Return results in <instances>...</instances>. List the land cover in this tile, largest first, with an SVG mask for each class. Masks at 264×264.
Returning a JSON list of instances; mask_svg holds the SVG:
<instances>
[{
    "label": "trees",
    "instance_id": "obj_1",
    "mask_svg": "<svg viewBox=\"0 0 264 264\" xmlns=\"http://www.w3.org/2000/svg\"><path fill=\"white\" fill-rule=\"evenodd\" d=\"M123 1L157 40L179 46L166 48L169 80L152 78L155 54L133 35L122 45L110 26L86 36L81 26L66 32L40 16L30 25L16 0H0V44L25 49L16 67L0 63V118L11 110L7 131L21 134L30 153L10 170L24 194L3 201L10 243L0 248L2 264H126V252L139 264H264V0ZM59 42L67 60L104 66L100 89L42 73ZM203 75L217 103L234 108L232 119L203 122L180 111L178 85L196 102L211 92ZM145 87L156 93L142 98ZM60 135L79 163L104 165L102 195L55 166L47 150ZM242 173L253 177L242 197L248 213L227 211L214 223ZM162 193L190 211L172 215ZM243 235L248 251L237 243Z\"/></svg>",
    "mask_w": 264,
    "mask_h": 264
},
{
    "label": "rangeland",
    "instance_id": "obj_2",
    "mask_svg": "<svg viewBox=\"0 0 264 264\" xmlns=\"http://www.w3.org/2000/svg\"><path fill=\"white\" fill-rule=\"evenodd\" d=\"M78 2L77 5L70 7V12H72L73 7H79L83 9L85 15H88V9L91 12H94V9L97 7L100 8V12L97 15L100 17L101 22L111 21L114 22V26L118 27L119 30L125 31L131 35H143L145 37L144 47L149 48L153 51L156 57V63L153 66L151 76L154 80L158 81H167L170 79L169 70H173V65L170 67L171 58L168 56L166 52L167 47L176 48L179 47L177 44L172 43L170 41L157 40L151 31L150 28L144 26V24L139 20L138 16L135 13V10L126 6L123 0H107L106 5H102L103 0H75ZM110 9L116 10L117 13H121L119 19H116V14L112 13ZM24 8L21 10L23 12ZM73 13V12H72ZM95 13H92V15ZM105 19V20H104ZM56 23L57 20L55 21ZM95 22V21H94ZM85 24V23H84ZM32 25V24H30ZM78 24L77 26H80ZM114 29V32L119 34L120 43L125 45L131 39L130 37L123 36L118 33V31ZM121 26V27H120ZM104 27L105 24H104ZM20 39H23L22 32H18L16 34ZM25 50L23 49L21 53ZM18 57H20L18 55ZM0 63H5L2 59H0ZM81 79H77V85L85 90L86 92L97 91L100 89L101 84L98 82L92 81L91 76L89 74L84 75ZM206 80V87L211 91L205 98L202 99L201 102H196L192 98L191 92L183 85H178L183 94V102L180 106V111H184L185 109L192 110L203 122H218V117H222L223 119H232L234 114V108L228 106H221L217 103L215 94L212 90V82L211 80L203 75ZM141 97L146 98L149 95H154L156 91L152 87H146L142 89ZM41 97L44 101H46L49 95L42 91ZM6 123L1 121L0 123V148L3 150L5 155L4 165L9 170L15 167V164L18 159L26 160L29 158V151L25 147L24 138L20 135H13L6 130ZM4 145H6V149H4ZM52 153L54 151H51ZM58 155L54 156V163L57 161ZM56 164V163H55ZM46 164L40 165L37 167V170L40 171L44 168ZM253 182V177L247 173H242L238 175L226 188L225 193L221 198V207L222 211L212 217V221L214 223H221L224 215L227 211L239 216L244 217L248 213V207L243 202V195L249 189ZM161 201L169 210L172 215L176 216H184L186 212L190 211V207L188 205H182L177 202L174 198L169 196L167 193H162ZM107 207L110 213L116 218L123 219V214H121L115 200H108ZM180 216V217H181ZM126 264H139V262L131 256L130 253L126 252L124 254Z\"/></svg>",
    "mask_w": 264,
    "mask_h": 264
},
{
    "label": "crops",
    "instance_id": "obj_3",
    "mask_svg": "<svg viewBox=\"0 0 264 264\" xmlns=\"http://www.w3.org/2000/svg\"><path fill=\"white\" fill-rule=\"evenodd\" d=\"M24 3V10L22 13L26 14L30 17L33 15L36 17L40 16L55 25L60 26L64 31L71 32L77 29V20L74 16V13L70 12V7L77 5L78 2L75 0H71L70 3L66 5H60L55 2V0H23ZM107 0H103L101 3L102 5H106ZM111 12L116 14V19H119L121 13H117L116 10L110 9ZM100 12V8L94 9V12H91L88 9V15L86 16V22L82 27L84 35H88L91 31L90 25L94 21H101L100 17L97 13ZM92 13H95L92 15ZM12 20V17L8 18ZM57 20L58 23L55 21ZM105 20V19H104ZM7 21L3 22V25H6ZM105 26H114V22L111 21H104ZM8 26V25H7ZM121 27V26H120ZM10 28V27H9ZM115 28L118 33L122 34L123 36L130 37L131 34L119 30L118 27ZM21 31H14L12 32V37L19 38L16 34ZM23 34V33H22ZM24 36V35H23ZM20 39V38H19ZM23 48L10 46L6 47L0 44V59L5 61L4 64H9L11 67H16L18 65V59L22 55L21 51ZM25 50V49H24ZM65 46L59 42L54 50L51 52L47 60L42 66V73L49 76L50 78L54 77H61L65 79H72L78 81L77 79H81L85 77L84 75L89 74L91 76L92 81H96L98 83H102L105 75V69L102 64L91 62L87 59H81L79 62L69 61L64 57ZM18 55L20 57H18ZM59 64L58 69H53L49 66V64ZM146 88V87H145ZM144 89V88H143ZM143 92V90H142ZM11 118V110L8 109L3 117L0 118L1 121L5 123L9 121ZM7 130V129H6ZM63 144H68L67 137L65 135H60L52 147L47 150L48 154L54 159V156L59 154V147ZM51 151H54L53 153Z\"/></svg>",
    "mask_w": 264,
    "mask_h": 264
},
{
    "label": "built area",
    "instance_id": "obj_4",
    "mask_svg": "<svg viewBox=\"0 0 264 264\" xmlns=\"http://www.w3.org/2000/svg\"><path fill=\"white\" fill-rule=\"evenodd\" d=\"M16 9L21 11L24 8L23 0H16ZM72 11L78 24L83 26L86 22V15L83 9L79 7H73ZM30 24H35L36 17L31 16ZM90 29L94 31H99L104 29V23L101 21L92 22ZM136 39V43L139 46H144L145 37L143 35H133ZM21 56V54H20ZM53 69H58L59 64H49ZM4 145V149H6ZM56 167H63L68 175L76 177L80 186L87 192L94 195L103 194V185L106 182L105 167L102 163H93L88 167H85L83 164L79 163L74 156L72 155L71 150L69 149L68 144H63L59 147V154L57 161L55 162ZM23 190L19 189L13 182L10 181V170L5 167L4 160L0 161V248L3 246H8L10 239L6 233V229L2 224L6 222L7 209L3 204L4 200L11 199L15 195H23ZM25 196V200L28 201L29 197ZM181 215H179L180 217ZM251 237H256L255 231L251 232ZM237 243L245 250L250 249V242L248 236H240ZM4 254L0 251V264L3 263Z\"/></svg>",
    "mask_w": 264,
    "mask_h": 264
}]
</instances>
****************
• [THE EXERCISE]: Repeat the data precisely, line by line.

• [RIGHT ANSWER]:
Return results in <instances>...</instances>. List the land cover in this tile, largest first, with an SVG mask for each class. Masks at 264×264.
Returning a JSON list of instances; mask_svg holds the SVG:
<instances>
[{
    "label": "trees",
    "instance_id": "obj_1",
    "mask_svg": "<svg viewBox=\"0 0 264 264\" xmlns=\"http://www.w3.org/2000/svg\"><path fill=\"white\" fill-rule=\"evenodd\" d=\"M123 1L157 40L179 46L166 48L169 80L152 78L155 54L133 35L122 45L110 26L86 36L81 26L66 32L40 16L30 25L16 0H0V44L25 49L16 67L0 63V118L11 110L7 131L21 134L30 153L10 170L24 194L3 201L10 243L0 248L2 264H126V252L139 264H264V0ZM59 42L67 60L104 66L100 89L42 73ZM203 75L217 103L234 108L232 119L203 122L180 111L178 85L196 102L211 92ZM145 87L156 93L142 98ZM60 135L79 163L104 165L102 195L55 166L47 150ZM242 173L253 177L242 197L248 213L227 211L214 223ZM162 193L190 211L172 215ZM243 235L248 251L237 243Z\"/></svg>",
    "mask_w": 264,
    "mask_h": 264
},
{
    "label": "rangeland",
    "instance_id": "obj_2",
    "mask_svg": "<svg viewBox=\"0 0 264 264\" xmlns=\"http://www.w3.org/2000/svg\"><path fill=\"white\" fill-rule=\"evenodd\" d=\"M78 2L77 5L70 7V12H72L73 7H79L83 9L85 15H88V9L91 12H94V9L97 7L100 8V12L97 15L100 17L101 22L111 21L114 22V26L118 27L119 30L125 31L131 35H143L145 37L144 47L149 48L153 51L156 57V63L153 66L151 76L154 80L158 81H167L170 79L169 70H173V65L170 67L171 58L168 56L166 52L167 47L176 48L179 47L177 44L172 43L170 41L157 40L151 31L150 28L144 26V24L139 20L138 16L135 13V10L126 6L123 0H107L106 5H102L103 0H75ZM110 9L116 10L117 13H121L119 19H116V14L112 13ZM24 8L21 10L23 12ZM73 13V12H72ZM95 13H92V15ZM105 19V20H104ZM56 23L57 20L55 21ZM95 22V21H94ZM85 24V23H84ZM32 25V24H30ZM78 24L77 26H80ZM114 29V32L119 34L120 43L125 45L131 39L130 37L123 36L118 33V31ZM121 26V27H120ZM104 27L105 24H104ZM20 39H23L22 32H18L16 34ZM25 50L23 49L21 53ZM18 57H20L18 55ZM0 63H5L2 59H0ZM81 79H77V85L85 90L86 92L97 91L100 89L101 84L98 82L92 81L91 76L89 74L84 75ZM206 80V87L211 91L205 98L202 99L201 102H196L192 98L191 92L183 85H178L183 94V102L180 106V111H184L185 109L192 110L203 122H218V117H222L223 119H232L234 114V108L228 106H221L217 103L215 94L212 90V82L211 80L203 75ZM141 97L146 98L149 95H154L156 91L152 87H146L142 89ZM41 97L44 101H46L49 95L42 91ZM6 123L1 121L0 123V148L3 150L5 155L4 165L9 170L15 167V164L18 159L26 160L29 158V151L25 147L24 138L20 135H13L6 130ZM4 145H6V149H4ZM52 153L54 151H51ZM58 155L54 156V163L57 161ZM56 164V163H55ZM46 164L40 165L37 167V170L40 171L44 168ZM253 182V177L247 173H242L238 175L226 188L225 193L221 198V207L222 211L212 217V221L214 223H221L224 215L227 211L239 216L244 217L248 213V207L243 202V195L249 189ZM161 201L169 210L172 215L176 216H184L186 212L190 211V207L188 205H182L177 202L174 198L169 196L167 193H162ZM107 207L110 213L116 218L123 219V214H121L115 200H108ZM180 216V217H181ZM126 264H139V262L131 256L130 253L126 252L124 254Z\"/></svg>",
    "mask_w": 264,
    "mask_h": 264
},
{
    "label": "crops",
    "instance_id": "obj_3",
    "mask_svg": "<svg viewBox=\"0 0 264 264\" xmlns=\"http://www.w3.org/2000/svg\"><path fill=\"white\" fill-rule=\"evenodd\" d=\"M24 3V10L22 13L26 14L30 17L33 15L36 17L40 16L55 25L60 26L64 31L71 32L77 29V20L74 16V13L70 12V7L77 5L78 2L75 0H71L70 3L66 5H60L55 2V0H23ZM107 0H103L101 3L102 5H106ZM111 12L116 14V19H119L121 13H117L116 10L110 9ZM100 12V8L94 9V12H91L88 9V15L86 16V22L82 27L84 35H88L91 31L90 25L94 21H101L100 17L97 13ZM92 13H95L92 15ZM12 20V17L8 18ZM57 20L58 23L55 21ZM105 20V19H104ZM7 21L3 22V25H6ZM105 26H114V22L111 21H104ZM8 26V25H7ZM121 27V26H120ZM10 28V27H9ZM115 28L118 33L122 34L123 36L130 37L131 34L119 30L118 27ZM21 31H14L12 32V37L19 38L16 34ZM23 34V33H22ZM24 36V35H23ZM20 39V38H19ZM23 48L10 46L6 47L0 44V59L5 61L4 64H9L11 67H16L18 65V59L22 55L21 51ZM25 50V49H24ZM65 46L59 42L54 50L51 52L47 60L42 66V73L49 76L50 78L54 77H61L65 79H72L78 81L77 79H81L85 77L84 75L89 74L91 76L92 81H96L98 83H102L105 75V69L102 64L91 62L87 59H81L79 62L69 61L64 57ZM18 55L20 57H18ZM59 64L58 69H53L49 66V64ZM146 88V87H145ZM144 89V88H143ZM143 92V90H142ZM11 118V110L8 109L3 117L0 118L1 121L5 123L9 121ZM7 130V129H6ZM63 144H68L67 137L65 135H60L52 147L47 150L48 154L54 159V156L59 154V147ZM51 151H54L53 153Z\"/></svg>",
    "mask_w": 264,
    "mask_h": 264
},
{
    "label": "built area",
    "instance_id": "obj_4",
    "mask_svg": "<svg viewBox=\"0 0 264 264\" xmlns=\"http://www.w3.org/2000/svg\"><path fill=\"white\" fill-rule=\"evenodd\" d=\"M16 9L21 11L24 8L23 0H16ZM72 11L78 24L83 26L86 22V15L83 9L79 7H73ZM30 24H35L36 17L31 16ZM90 29L94 31H99L104 29V23L101 21L92 22ZM136 39V43L139 46H144L145 37L143 35H133ZM21 56V54H20ZM53 69H58L59 64H49ZM4 145V149H6ZM56 167H63L68 175L76 177L80 186L87 192L94 195L103 194V185L106 182L105 167L102 163H93L88 167H85L83 164L79 163L74 156L72 155L71 150L69 149L68 144H63L59 147V154L57 161L55 162ZM23 190L19 189L13 182L10 181V170L5 167L4 160L0 161V248L3 246H8L10 239L6 233V229L2 224L6 222L7 209L3 204L4 200L11 199L15 195H23ZM25 196V200L28 201L29 197ZM181 215H179L180 217ZM251 237H256L255 231L251 232ZM237 243L245 250L250 249V242L248 236H240ZM4 254L0 251V264L3 263Z\"/></svg>",
    "mask_w": 264,
    "mask_h": 264
}]
</instances>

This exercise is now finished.